**Exercise objective:** Down to the last line, output the records below exactly.

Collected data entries
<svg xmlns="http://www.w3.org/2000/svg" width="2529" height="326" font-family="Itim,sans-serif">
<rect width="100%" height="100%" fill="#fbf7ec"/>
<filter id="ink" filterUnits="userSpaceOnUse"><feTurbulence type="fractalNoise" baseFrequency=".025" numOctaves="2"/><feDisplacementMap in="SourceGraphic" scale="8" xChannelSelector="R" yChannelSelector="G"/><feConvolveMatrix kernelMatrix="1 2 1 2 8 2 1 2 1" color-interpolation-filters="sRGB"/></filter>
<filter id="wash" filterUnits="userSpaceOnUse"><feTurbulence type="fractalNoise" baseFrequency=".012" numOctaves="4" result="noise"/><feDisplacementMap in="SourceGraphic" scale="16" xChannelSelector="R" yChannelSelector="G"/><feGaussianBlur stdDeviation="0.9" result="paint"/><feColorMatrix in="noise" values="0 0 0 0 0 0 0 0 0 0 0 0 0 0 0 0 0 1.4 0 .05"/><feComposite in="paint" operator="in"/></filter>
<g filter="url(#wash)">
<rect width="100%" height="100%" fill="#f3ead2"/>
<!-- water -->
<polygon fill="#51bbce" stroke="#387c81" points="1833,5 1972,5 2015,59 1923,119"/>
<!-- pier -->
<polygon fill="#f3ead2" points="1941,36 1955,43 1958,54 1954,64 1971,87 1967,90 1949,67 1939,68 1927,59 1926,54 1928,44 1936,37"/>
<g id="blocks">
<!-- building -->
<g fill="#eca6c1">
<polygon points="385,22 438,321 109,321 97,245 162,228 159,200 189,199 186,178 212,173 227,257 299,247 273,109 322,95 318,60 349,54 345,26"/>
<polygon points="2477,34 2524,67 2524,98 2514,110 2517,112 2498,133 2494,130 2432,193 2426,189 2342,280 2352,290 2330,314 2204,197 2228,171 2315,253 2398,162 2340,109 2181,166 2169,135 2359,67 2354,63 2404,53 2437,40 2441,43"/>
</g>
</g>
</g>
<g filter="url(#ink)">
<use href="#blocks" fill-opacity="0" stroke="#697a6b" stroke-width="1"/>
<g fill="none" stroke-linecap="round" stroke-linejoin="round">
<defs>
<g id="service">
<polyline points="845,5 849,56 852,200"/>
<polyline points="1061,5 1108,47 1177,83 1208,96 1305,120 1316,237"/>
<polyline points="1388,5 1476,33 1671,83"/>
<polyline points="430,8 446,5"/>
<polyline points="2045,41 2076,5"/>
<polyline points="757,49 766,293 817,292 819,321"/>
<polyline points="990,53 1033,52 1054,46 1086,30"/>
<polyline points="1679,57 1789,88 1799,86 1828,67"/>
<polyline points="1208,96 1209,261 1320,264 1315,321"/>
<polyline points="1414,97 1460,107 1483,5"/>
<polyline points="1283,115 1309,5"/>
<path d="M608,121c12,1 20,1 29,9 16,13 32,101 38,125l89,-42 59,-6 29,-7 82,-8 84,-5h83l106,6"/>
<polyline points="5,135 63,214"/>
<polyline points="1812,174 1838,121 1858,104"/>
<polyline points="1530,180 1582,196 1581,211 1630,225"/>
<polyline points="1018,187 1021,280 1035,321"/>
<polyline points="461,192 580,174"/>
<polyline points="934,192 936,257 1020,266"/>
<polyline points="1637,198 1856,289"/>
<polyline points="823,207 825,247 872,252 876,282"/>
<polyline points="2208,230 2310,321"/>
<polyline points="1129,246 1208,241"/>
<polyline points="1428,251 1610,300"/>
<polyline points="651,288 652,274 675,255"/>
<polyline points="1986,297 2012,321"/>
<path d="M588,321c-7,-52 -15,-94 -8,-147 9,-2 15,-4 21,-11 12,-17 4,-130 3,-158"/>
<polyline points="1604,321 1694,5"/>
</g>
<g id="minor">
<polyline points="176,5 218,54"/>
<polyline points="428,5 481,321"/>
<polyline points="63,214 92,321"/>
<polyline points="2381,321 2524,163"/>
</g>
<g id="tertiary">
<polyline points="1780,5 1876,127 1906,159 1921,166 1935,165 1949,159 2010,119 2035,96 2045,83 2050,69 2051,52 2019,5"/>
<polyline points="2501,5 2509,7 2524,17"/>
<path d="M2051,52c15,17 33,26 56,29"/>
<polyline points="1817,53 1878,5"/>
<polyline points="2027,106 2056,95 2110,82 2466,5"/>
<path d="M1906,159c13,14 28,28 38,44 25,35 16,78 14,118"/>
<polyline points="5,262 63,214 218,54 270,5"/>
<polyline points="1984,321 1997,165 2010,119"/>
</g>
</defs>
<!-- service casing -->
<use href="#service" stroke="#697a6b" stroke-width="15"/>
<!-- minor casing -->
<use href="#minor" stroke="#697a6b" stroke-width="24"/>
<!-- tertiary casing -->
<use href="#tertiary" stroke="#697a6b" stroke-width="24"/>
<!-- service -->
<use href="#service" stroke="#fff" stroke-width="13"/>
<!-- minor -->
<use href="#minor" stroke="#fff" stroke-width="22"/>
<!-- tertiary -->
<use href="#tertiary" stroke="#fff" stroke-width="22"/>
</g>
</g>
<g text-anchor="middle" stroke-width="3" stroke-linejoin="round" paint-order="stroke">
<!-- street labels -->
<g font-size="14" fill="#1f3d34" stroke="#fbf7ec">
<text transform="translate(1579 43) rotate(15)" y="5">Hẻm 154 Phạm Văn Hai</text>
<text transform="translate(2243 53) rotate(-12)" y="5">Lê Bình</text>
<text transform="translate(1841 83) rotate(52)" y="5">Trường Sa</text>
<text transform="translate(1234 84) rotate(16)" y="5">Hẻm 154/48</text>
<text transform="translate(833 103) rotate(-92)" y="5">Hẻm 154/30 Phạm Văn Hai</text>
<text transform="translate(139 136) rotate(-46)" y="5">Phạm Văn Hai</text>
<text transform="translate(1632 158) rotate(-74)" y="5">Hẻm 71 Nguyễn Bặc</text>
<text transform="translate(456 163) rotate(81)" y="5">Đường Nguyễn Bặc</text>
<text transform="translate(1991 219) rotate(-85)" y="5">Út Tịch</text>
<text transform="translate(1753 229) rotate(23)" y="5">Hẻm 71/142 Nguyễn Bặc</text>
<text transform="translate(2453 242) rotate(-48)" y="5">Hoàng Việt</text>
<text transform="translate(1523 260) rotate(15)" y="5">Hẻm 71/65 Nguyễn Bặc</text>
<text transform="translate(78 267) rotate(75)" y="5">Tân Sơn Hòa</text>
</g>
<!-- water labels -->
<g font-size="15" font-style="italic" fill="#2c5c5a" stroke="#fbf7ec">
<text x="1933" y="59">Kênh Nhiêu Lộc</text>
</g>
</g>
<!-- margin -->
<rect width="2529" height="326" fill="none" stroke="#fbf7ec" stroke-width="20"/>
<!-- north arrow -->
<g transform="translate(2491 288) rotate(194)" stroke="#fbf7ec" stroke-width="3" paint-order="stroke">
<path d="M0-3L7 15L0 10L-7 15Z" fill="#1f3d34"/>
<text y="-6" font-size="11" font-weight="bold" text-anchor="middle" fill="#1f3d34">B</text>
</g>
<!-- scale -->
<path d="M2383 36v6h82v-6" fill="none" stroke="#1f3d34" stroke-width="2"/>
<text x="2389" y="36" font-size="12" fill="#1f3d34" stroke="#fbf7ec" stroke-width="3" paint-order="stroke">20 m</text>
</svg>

**Written response:**
<svg xmlns="http://www.w3.org/2000/svg" width="2529" height="326" font-family="Itim,sans-serif">
<rect width="100%" height="100%" fill="#fbf7ec"/>
<filter id="ink" filterUnits="userSpaceOnUse"><feTurbulence type="fractalNoise" baseFrequency=".025" numOctaves="2"/><feDisplacementMap in="SourceGraphic" scale="8" xChannelSelector="R" yChannelSelector="G"/><feConvolveMatrix kernelMatrix="1 2 1 2 8 2 1 2 1" color-interpolation-filters="sRGB"/></filter>
<filter id="wash" filterUnits="userSpaceOnUse"><feTurbulence type="fractalNoise" baseFrequency=".012" numOctaves="4" result="noise"/><feDisplacementMap in="SourceGraphic" scale="16" xChannelSelector="R" yChannelSelector="G"/><feGaussianBlur stdDeviation="0.9" result="paint"/><feColorMatrix in="noise" values="0 0 0 0 0 0 0 0 0 0 0 0 0 0 0 0 0 1.4 0 .05"/><feComposite in="paint" operator="in"/></filter>
<g filter="url(#wash)">
<rect width="100%" height="100%" fill="#f3ead2"/>
<!-- water -->
<polygon fill="#51bbce" stroke="#387c81" points="1833,5 1972,5 2015,59 1923,119"/>
<!-- pier -->
<polygon fill="#f3ead2" points="1941,36 1955,43 1958,54 1954,64 1971,87 1967,90 1949,67 1939,68 1927,59 1926,54 1928,44 1936,37"/>
<g id="blocks">
<!-- building -->
<g fill="#eca6c1">
<polygon points="385,22 438,321 109,321 97,245 162,228 159,200 189,199 186,178 212,173 227,257 299,247 273,109 322,95 318,60 349,54 345,26"/>
<polygon points="2477,34 2524,67 2524,98 2514,110 2517,112 2498,133 2494,130 2432,193 2426,189 2342,280 2352,290 2330,314 2204,197 2228,171 2315,253 2398,162 2340,109 2181,166 2169,135 2359,67 2354,63 2404,53 2437,40 2441,43"/>
</g>
</g>
</g>
<g filter="url(#ink)">
<use href="#blocks" fill-opacity="0" stroke="#697a6b" stroke-width="1"/>
<g fill="none" stroke-linecap="round" stroke-linejoin="round">
<defs>
<g id="service">
<polyline points="845,5 849,56 852,200"/>
<polyline points="1061,5 1108,47 1177,83 1208,96 1305,120 1316,237"/>
<polyline points="1388,5 1476,33 1671,83"/>
<polyline points="430,8 446,5"/>
<polyline points="2045,41 2076,5"/>
<polyline points="757,49 766,293 817,292 819,321"/>
<polyline points="990,53 1033,52 1054,46 1086,30"/>
<polyline points="1679,57 1789,88 1799,86 1828,67"/>
<polyline points="1208,96 1209,261 1320,264 1315,321"/>
<polyline points="1414,97 1460,107 1483,5"/>
<polyline points="1283,115 1309,5"/>
<path d="M608,121c12,1 20,1 29,9 16,13 32,101 38,125l89,-42 59,-6 29,-7 82,-8 84,-5h83l106,6"/>
<polyline points="5,135 63,214"/>
<polyline points="1812,174 1838,121 1858,104"/>
<polyline points="1530,180 1582,196 1581,211 1630,225"/>
<polyline points="1018,187 1021,280 1035,321"/>
<polyline points="461,192 580,174"/>
<polyline points="934,192 936,257 1020,266"/>
<polyline points="1637,198 1856,289"/>
<polyline points="823,207 825,247 872,252 876,282"/>
<polyline points="2208,230 2310,321"/>
<polyline points="1129,246 1208,241"/>
<polyline points="1428,251 1610,300"/>
<polyline points="651,288 652,274 675,255"/>
<polyline points="1986,297 2012,321"/>
<path d="M588,321c-7,-52 -15,-94 -8,-147 9,-2 15,-4 21,-11 12,-17 4,-130 3,-158"/>
<polyline points="1604,321 1694,5"/>
</g>
<g id="minor">
<polyline points="176,5 218,54"/>
<polyline points="428,5 481,321"/>
<polyline points="63,214 92,321"/>
<polyline points="2381,321 2524,163"/>
</g>
<g id="tertiary">
<polyline points="1780,5 1876,127 1906,159 1921,166 1935,165 1949,159 2010,119 2035,96 2045,83 2050,69 2051,52 2019,5"/>
<polyline points="2501,5 2509,7 2524,17"/>
<path d="M2051,52c15,17 33,26 56,29"/>
<polyline points="1817,53 1878,5"/>
<polyline points="2027,106 2056,95 2110,82 2466,5"/>
<path d="M1906,159c13,14 28,28 38,44 25,35 16,78 14,118"/>
<polyline points="5,262 63,214 218,54 270,5"/>
<polyline points="1984,321 1997,165 2010,119"/>
</g>
</defs>
<!-- service casing -->
<use href="#service" stroke="#697a6b" stroke-width="15"/>
<!-- minor casing -->
<use href="#minor" stroke="#697a6b" stroke-width="24"/>
<!-- tertiary casing -->
<use href="#tertiary" stroke="#697a6b" stroke-width="24"/>
<!-- service -->
<use href="#service" stroke="#fff" stroke-width="13"/>
<!-- minor -->
<use href="#minor" stroke="#fff" stroke-width="22"/>
<!-- tertiary -->
<use href="#tertiary" stroke="#fff" stroke-width="22"/>
</g>
</g>
<g text-anchor="middle" stroke-width="3" stroke-linejoin="round" paint-order="stroke">
<!-- street labels -->
<g font-size="14" fill="#1f3d34" stroke="#fbf7ec">
<text transform="translate(1579 43) rotate(15)" y="5">Hẻm 154 Phạm Văn Hai</text>
<text transform="translate(2243 53) rotate(-12)" y="5">Lê Bình</text>
<text transform="translate(1841 83) rotate(52)" y="5">Trường Sa</text>
<text transform="translate(1234 84) rotate(16)" y="5">Hẻm 154/48</text>
<text transform="translate(833 103) rotate(-92)" y="5">Hẻm 154/30 Phạm Văn Hai</text>
<text transform="translate(139 136) rotate(-46)" y="5">Phạm Văn Hai</text>
<text transform="translate(1632 158) rotate(-74)" y="5">Hẻm 71 Nguyễn Bặc</text>
<text transform="translate(456 163) rotate(81)" y="5">Đường Nguyễn Bặc</text>
<text transform="translate(1991 219) rotate(-85)" y="5">Út Tịch</text>
<text transform="translate(1753 229) rotate(23)" y="5">Hẻm 71/142 Nguyễn Bặc</text>
<text transform="translate(2453 242) rotate(-48)" y="5">Hoàng Việt</text>
<text transform="translate(1523 260) rotate(15)" y="5">Hẻm 71/65 Nguyễn Bặc</text>
<text transform="translate(78 267) rotate(75)" y="5">Tân Sơn Hòa</text>
</g>
<!-- water labels -->
<g font-size="15" font-style="italic" fill="#2c5c5a" stroke="#fbf7ec">
<text x="1933" y="59">Kênh Nhiêu Lộc</text>
</g>
</g>
<!-- margin -->
<rect width="2529" height="326" fill="none" stroke="#fbf7ec" stroke-width="20"/>
<!-- north arrow -->
<g transform="translate(2491 288) rotate(194)" stroke="#fbf7ec" stroke-width="3" paint-order="stroke">
<path d="M0-3L7 15L0 10L-7 15Z" fill="#1f3d34"/>
<text y="-6" font-size="11" font-weight="bold" text-anchor="middle" fill="#1f3d34">B</text>
</g>
<!-- scale -->
<path d="M2383 36v6h82v-6" fill="none" stroke="#1f3d34" stroke-width="2"/>
<text x="2389" y="36" font-size="12" fill="#1f3d34" stroke="#fbf7ec" stroke-width="3" paint-order="stroke">20 m</text>
</svg>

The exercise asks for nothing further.